### [WHAT THE TASK REQUIRES]
Print each of the records below, leaving every word as it is.

(Stored items)
Content starts

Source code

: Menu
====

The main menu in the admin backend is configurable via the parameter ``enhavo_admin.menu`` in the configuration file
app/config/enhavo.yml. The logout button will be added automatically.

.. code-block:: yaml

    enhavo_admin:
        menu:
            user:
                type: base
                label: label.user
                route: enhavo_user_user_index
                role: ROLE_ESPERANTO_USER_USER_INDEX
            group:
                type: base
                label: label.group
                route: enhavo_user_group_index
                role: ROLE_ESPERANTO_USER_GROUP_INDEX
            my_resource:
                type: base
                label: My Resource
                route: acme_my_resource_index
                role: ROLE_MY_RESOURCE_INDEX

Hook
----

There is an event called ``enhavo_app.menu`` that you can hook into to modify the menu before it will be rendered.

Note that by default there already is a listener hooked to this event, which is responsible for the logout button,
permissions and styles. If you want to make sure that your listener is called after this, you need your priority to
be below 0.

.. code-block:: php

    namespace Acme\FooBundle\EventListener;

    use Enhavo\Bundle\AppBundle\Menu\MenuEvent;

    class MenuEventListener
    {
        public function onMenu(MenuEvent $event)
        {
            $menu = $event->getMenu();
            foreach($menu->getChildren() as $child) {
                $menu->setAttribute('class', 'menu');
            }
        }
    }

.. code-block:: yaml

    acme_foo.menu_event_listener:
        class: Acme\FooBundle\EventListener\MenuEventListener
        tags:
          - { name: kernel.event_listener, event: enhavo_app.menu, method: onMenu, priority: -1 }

Content ends

### [WRITTEN ANSWER]
Source code

: Menu
====

The main menu in the admin backend is configurable via the parameter ``enhavo_admin.menu`` in the configuration file
app/config/enhavo.yml. The logout button will be added automatically.

.. code-block:: yaml

    enhavo_admin:
        menu:
            user:
                type: base
                label: label.user
                route: enhavo_user_user_index
                role: ROLE_ESPERANTO_USER_USER_INDEX
            group:
                type: base
                label: label.group
                route: enhavo_user_group_index
                role: ROLE_ESPERANTO_USER_GROUP_INDEX
            my_resource:
                type: base
                label: My Resource
                route: acme_my_resource_index
                role: ROLE_MY_RESOURCE_INDEX

Hook
----

There is an event called ``enhavo_app.menu`` that you can hook into to modify the menu before it will be rendered.

Note that by default there already is a listener hooked to this event, which is responsible for the logout button,
permissions and styles. If you want to make sure that your listener is called after this, you need your priority to
be below 0.

.. code-block:: php

    namespace Acme\FooBundle\EventListener;

    use Enhavo\Bundle\AppBundle\Menu\MenuEvent;

    class MenuEventListener
    {
        public function onMenu(MenuEvent $event)
        {
            $menu = $event->getMenu();
            foreach($menu->getChildren() as $child) {
                $menu->setAttribute('class', 'menu');
            }
        }
    }

.. code-block:: yaml

    acme_foo.menu_event_listener:
        class: Acme\FooBundle\EventListener\MenuEventListener
        tags:
          - { name: kernel.event_listener, event: enhavo_app.menu, method: onMenu, priority: -1 }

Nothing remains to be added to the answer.